My grandson reintroduced me to the noisy spirits of the children’s entertainment netherworld. His favourites — the very bouncy members of Bounce Patrol — adroitly market at preschoolers and have racked up billions of views. Being 18 months old, he’s liable to unfriend them any moment, and that would be a shame because it’s taken me 18 months to learn all the fucking words. I go to bed humming the slightly-inappropriate yet earwormish “Finger Family Song” and wake up from nightmares that I’m drowing in multicoloured plastic balls. And I can’t get “Baby Shark” out of my head, for some reason…
But slipping into the margin of his playful little world is the strangely creepy Caitie’s Classroom. My first impressions is that Caitie is the harbinger of a new cult. Her songs induce an autonomous sensory meridian response, especially the auto-tuned “I Like to Ride My Bicycle” which is not to be confused with the Skylar Grey/Eminem 2012 collaboration, or the classic Queen banger. They wake you up, not lull you into a hypnotic coma.
Remember that in the original, dark version of the Pied Piper fairytale, when the piper was cheated by the Mayor of Hamelin he waited until all the parents were distracted at church then snuck back into town dressed as a hunter in green and lured all of the children to a cave, and THEY WERE NEVER SEEN AGAIN. What colours do those who hunt children wear nowadays? That’s right, bright “harmless” children’s entertainer colours!

I would be more concerned if Caitie had appeared out of nowhere, perhaps riding merrily out of Belanglo State Forest with her perfect childrens entertainer teeth, hypnotically chanting “pe-dal, pe-dal, pe-dal, pe-dal” while all the adults are busy ignoring their children. But it appears she is Canadian, so, phew. She’s also on record flaunting her immoderate bust to self-promote her next gig, so that’s a double-phew.

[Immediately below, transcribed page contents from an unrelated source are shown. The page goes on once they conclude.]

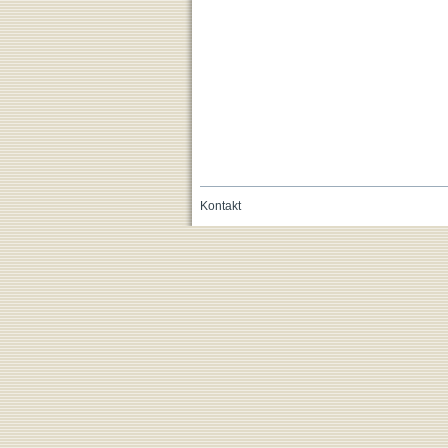
Kontakt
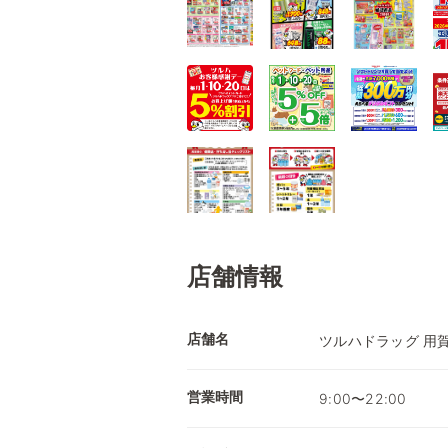
店舗情報
店舗名
ツルハドラッグ 用
営業時間
9:00〜22:00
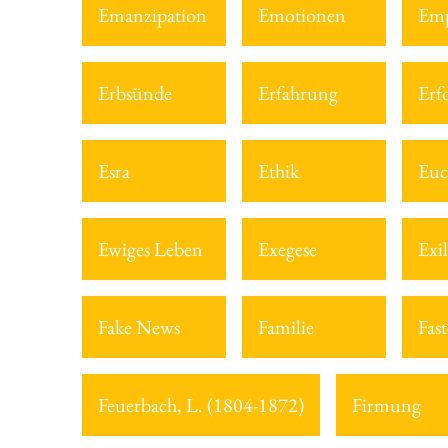
Emanzipation
Emotionen
Emp
Erbsünde
Erfahrung
Erf
Esra
Ethik
Euc
Ewiges Leben
Exegese
Exil
Fake News
Familie
Fast
Feuerbach, L. (1804-1872)
Firmung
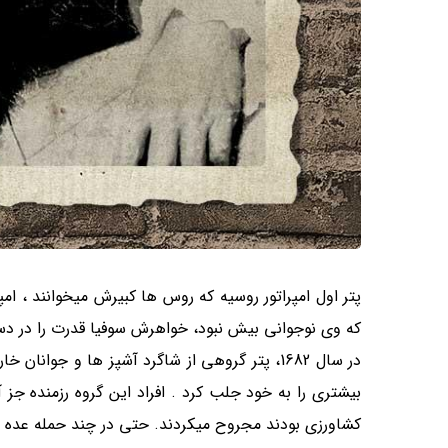
پتر اول امپراتور روسیه که روس ها کبیرش میخوانند ، امپ
که وی نوجوانی بیش نبود، خواهرش سوفیا قدرت را در د
در سال 1682، پتر گروهی از شاگرد آشپز ها و جو
بیشتری را به خود جلب کرد . افراد این گروه رزمنده جز آ
کشاورزی بودند مجروح میکردند. حتی در چند حمله عده ای 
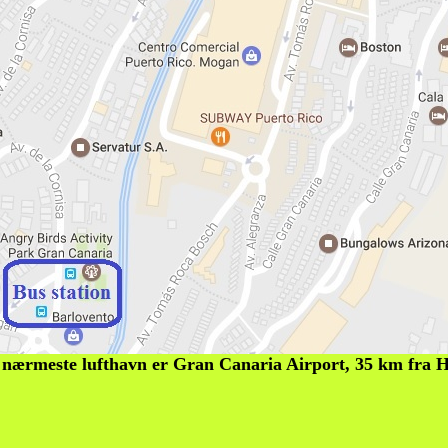
nærmeste lufthavn er Gran Canaria Airport, 35 km fra 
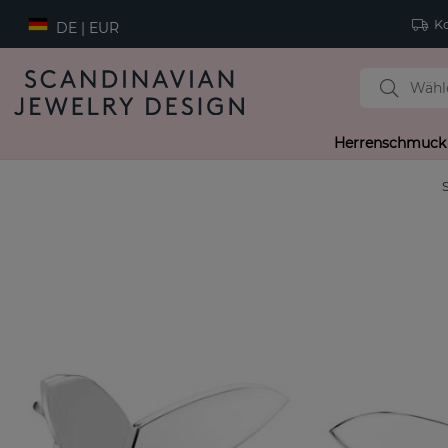
Ko
DE | EUR
Herrenschmuck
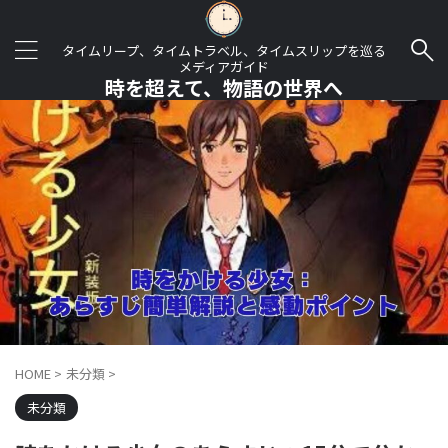
タイムリープ、タイムトラベル、タイムスリップを巡る
メディアガイド
時を超えて、物語の世界へ
HOME
>
未分類
>
未分類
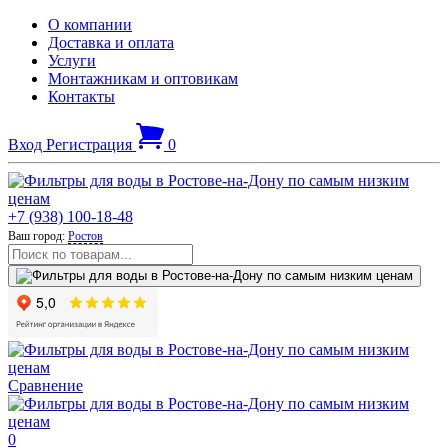
О компании
Доставка и оплата
Услуги
Монтажникам и оптовикам
Контакты
Вход
Регистрация
0
+7 (938) 100-18-48
Ваш город:
Ростов
Сравнение
0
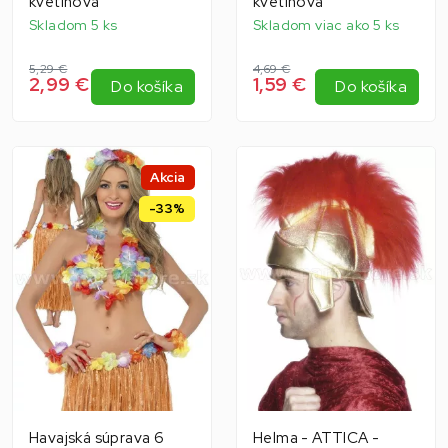
kvetinová
kvetinová
Skladom 5 ks
Skladom viac ako 5 ks
5,29 €
4,69 €
2,99 €
1,59 €
Do košíka
Do košíka
Akcia
-33%
Havajská súprava 6
Helma - ATTICA -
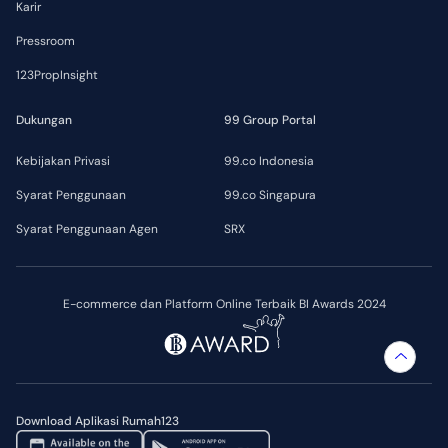
Karir
Pressroom
123PropInsight
Dukungan
99 Group Portal
Kebijakan Privasi
99.co Indonesia
Syarat Penggunaan
99.co Singapura
Syarat Penggunaan Agen
SRX
E-commerce dan Platform Online Terbaik BI Awards 2024
Download Aplikasi Rumah123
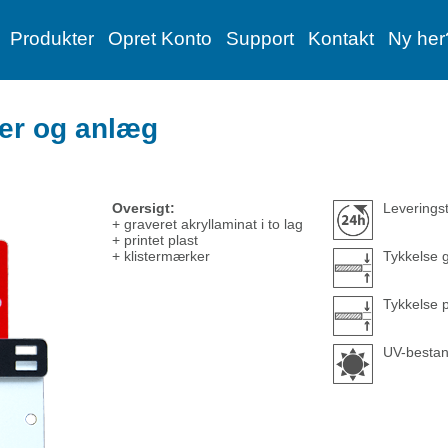
Produkter
Opret Konto
Support
Kontakt
Ny her
oner og anlæg
Oversigt:
Leveringst
+ graveret akryllaminat i to lag
+ printet plast
+ klistermærker
Tykkelse 
Tykkelse p
UV-bestan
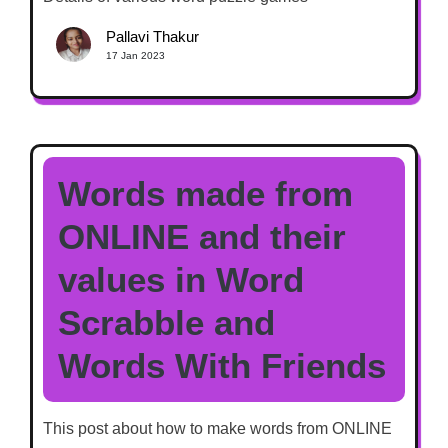
Pallavi Thakur
17 Jan 2023
Words made from
ONLINE and their
values in Word
Scrabble and
Words With Friends
This post about how to make words from ONLINE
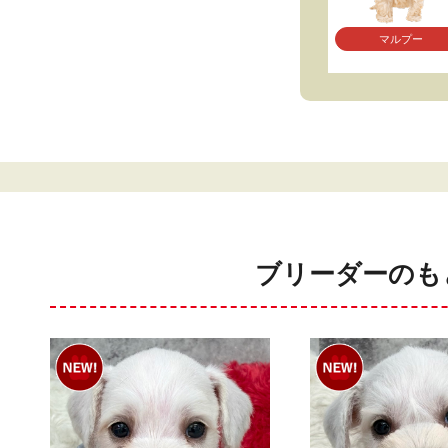
マルプー
ブリーダーのも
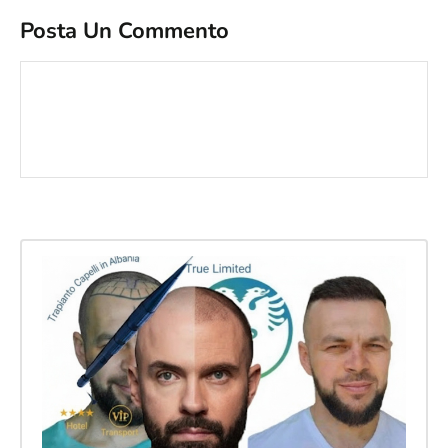
Posta Un Commento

But if you wanted to start a cult, what better place than the preschool audience? If Andrei Romanovich Chikatilo had been born a hundred years later, I know where he’d be hunting. Luckily for the little elf, he has a sharp-eyed, world-weary, ever-cynical and always-satirical Pa to keep him safe. Others may slip into an ASMR trance whenever kids entertainers appear on YouTube, but it won’t happen on my watch!